WHAT THE TASK REQUIRES :: Retype the records in full, keeping each character as it is.

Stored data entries
_____
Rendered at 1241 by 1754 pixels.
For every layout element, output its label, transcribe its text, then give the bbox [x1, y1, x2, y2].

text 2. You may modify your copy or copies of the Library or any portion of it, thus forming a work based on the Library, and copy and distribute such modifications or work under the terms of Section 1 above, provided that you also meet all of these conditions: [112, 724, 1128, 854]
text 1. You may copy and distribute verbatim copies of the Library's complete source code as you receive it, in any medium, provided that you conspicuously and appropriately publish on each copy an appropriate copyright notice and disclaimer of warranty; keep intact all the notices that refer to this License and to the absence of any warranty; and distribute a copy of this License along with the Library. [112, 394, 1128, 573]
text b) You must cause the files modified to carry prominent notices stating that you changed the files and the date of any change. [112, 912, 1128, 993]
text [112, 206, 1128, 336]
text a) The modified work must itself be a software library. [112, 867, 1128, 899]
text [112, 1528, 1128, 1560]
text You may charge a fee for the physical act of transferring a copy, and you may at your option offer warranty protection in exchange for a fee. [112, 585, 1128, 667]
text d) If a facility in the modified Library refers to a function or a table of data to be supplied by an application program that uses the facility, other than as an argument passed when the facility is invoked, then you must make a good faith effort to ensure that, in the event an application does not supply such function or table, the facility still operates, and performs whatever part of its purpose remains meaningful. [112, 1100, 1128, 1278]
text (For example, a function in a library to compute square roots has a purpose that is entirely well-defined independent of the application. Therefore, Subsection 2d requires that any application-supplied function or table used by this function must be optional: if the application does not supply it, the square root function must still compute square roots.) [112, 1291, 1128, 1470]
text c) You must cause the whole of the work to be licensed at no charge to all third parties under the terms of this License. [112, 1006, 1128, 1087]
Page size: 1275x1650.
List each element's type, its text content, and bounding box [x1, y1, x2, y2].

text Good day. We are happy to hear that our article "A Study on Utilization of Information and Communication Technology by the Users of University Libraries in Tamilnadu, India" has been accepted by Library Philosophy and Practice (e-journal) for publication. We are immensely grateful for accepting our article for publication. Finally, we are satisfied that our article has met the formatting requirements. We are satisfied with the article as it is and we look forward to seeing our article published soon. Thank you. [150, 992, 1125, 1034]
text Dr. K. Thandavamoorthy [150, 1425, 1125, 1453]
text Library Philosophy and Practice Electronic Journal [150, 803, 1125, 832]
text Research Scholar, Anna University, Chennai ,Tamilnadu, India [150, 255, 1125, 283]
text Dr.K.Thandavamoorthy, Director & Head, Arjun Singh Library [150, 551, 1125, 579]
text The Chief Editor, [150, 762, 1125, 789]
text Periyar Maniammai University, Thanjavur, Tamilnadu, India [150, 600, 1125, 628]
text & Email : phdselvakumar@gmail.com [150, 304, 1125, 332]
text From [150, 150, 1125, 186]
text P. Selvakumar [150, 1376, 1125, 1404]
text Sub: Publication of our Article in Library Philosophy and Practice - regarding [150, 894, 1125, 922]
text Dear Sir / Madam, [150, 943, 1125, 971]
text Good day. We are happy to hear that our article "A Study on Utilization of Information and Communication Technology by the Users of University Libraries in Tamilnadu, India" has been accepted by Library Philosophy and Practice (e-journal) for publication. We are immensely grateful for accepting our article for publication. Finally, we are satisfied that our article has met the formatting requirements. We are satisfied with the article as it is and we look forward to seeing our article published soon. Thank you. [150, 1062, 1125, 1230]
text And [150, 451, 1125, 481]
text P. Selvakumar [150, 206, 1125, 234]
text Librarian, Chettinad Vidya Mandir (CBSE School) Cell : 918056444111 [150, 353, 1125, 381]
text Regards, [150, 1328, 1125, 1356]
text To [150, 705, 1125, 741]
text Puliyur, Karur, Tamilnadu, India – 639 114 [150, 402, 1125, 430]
_____
ANSWER SPACE ::
Rendered at 1241 by 1754 pixels.
For every layout element, output its label, transcribe its text, then give the bbox [x1, y1, x2, y2].

text 2. You may modify your copy or copies of the Library or any portion of it, thus forming a work based on the Library, and copy and distribute such modifications or work under the terms of Section 1 above, provided that you also meet all of these conditions: [112, 724, 1128, 854]
text 1. You may copy and distribute verbatim copies of the Library's complete source code as you receive it, in any medium, provided that you conspicuously and appropriately publish on each copy an appropriate copyright notice and disclaimer of warranty; keep intact all the notices that refer to this License and to the absence of any warranty; and distribute a copy of this License along with the Library. [112, 394, 1128, 573]
text b) You must cause the files modified to carry prominent notices stating that you changed the files and the date of any change. [112, 912, 1128, 993]
text [112, 206, 1128, 336]
text a) The modified work must itself be a software library. [112, 867, 1128, 899]
text [112, 1528, 1128, 1560]
text You may charge a fee for the physical act of transferring a copy, and you may at your option offer warranty protection in exchange for a fee. [112, 585, 1128, 667]
text d) If a facility in the modified Library refers to a function or a table of data to be supplied by an application program that uses the facility, other than as an argument passed when the facility is invoked, then you must make a good faith effort to ensure that, in the event an application does not supply such function or table, the facility still operates, and performs whatever part of its purpose remains meaningful. [112, 1100, 1128, 1278]
text (For example, a function in a library to compute square roots has a purpose that is entirely well-defined independent of the application. Therefore, Subsection 2d requires that any application-supplied function or table used by this function must be optional: if the application does not supply it, the square root function must still compute square roots.) [112, 1291, 1128, 1470]
text c) You must cause the whole of the work to be licensed at no charge to all third parties under the terms of this License. [112, 1006, 1128, 1087]
Page size: 1275x1650.
List each element's type, its text content, and bounding box [x1, y1, x2, y2].

text Good day. We are happy to hear that our article "A Study on Utilization of Information and Communication Technology by the Users of University Libraries in Tamilnadu, India" has been accepted by Library Philosophy and Practice (e-journal) for publication. We are immensely grateful for accepting our article for publication. Finally, we are satisfied that our article has met the formatting requirements. We are satisfied with the article as it is and we look forward to seeing our article published soon. Thank you. [150, 992, 1125, 1034]
text Dr. K. Thandavamoorthy [150, 1425, 1125, 1453]
text Library Philosophy and Practice Electronic Journal [150, 803, 1125, 832]
text Research Scholar, Anna University, Chennai ,Tamilnadu, India [150, 255, 1125, 283]
text Dr.K.Thandavamoorthy, Director & Head, Arjun Singh Library [150, 551, 1125, 579]
text The Chief Editor, [150, 762, 1125, 789]
text Periyar Maniammai University, Thanjavur, Tamilnadu, India [150, 600, 1125, 628]
text & Email : phdselvakumar@gmail.com [150, 304, 1125, 332]
text From [150, 150, 1125, 186]
text P. Selvakumar [150, 1376, 1125, 1404]
text Sub: Publication of our Article in Library Philosophy and Practice - regarding [150, 894, 1125, 922]
text Dear Sir / Madam, [150, 943, 1125, 971]
text Good day. We are happy to hear that our article "A Study on Utilization of Information and Communication Technology by the Users of University Libraries in Tamilnadu, India" has been accepted by Library Philosophy and Practice (e-journal) for publication. We are immensely grateful for accepting our article for publication. Finally, we are satisfied that our article has met the formatting requirements. We are satisfied with the article as it is and we look forward to seeing our article published soon. Thank you. [150, 1062, 1125, 1230]
text And [150, 451, 1125, 481]
text P. Selvakumar [150, 206, 1125, 234]
text Librarian, Chettinad Vidya Mandir (CBSE School) Cell : 918056444111 [150, 353, 1125, 381]
text Regards, [150, 1328, 1125, 1356]
text To [150, 705, 1125, 741]
text Puliyur, Karur, Tamilnadu, India – 639 114 [150, 402, 1125, 430]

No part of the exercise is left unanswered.